In the forum thread about the snakewood spear point knife, retype the part from "# Spear point" to "mosaics myself too.", word for word.

[Opening Passage for review section]

# Spear point with Snakewood



## TimR (Oct 7, 2020)

Just finished this for my nephew. The steel is from preground Woodcraft kit. This is my second knife, and the sheath again took way more time than the work to cut and attach scales. Note to self...leave more room next time for wet forming...barely got this one stretched enough, but has good resistance without being a chore to remove and restore. Knife blade a bit over 4”, 8-1/2”overall. Made mosaics myself too.

Reactions: Like 3 | EyeCandy! 10 | Way Cool 5


----------



## The100road (Oct 7, 2020)

Very cool!

Reactions: Thank You! 1


----------



## Maverick (Oct 7, 2020)

Beautiful knife and sheath. Great job on the mosaics.

Reactions: Thank You! 1 | Agree 1


----------



## Ray D (Oct 7, 2020)

Very nice

Reactions: Thank You! 1


----------



## Steve in VA (Oct 7, 2020)

Nicely done!!!

Reactions: Thank You! 1


----------



## T. Ben (Oct 7, 2020)

Very cool,I love the look of snakewood.

Reactions: Thank You! 1


----------



## Nature Man (Oct 7, 2020)

Superior! Knife and sheath look fantastic! Chuck

Reactions: Thank You! 1


----------



## TimR (Oct 7, 2020)

[Closing Passage for review section]
[Opening Provided material section]

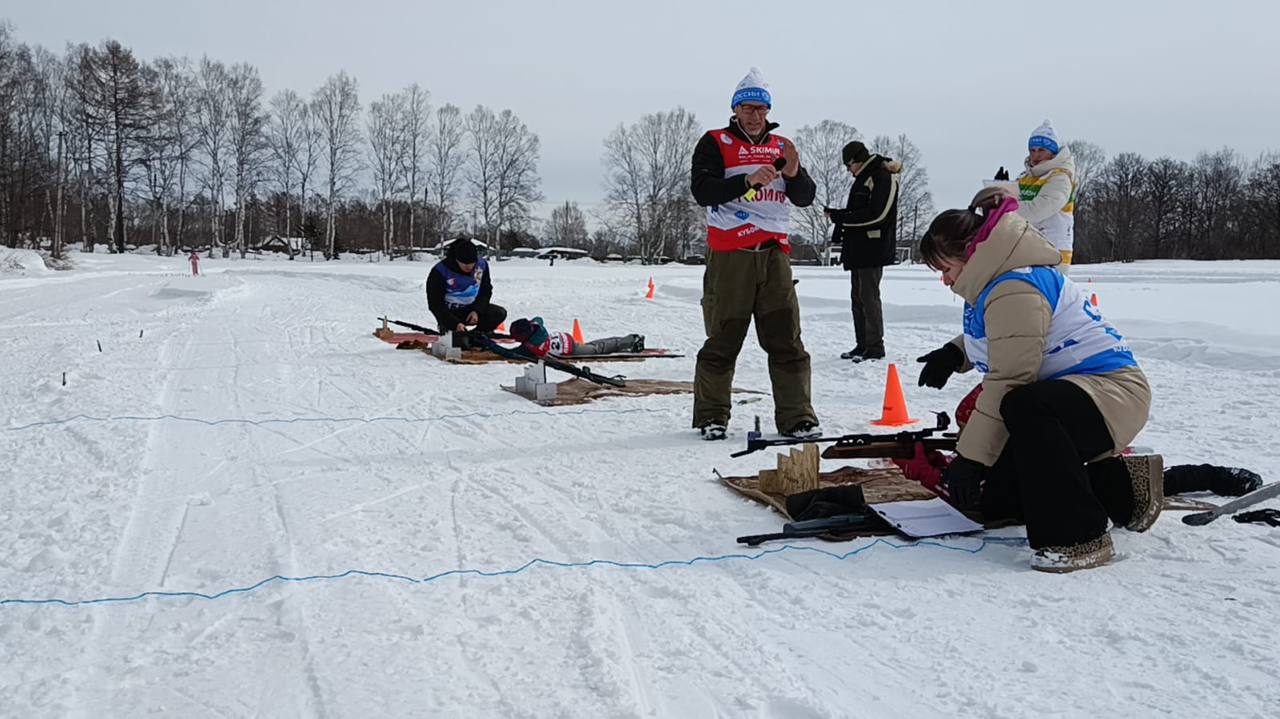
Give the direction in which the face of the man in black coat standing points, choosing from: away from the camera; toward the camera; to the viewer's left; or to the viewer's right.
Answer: to the viewer's left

[Closing Provided material section]

Exercise result:
# Spear point with Snakewood



## TimR (Oct 7, 2020)

Just finished this for my nephew. The steel is from preground Woodcraft kit. This is my second knife, and the sheath again took way more time than the work to cut and attach scales. Note to self...leave more room next time for wet forming...barely got this one stretched enough, but has good resistance without being a chore to remove and restore. Knife blade a bit over 4”, 8-1/2”overall. Made mosaics myself too.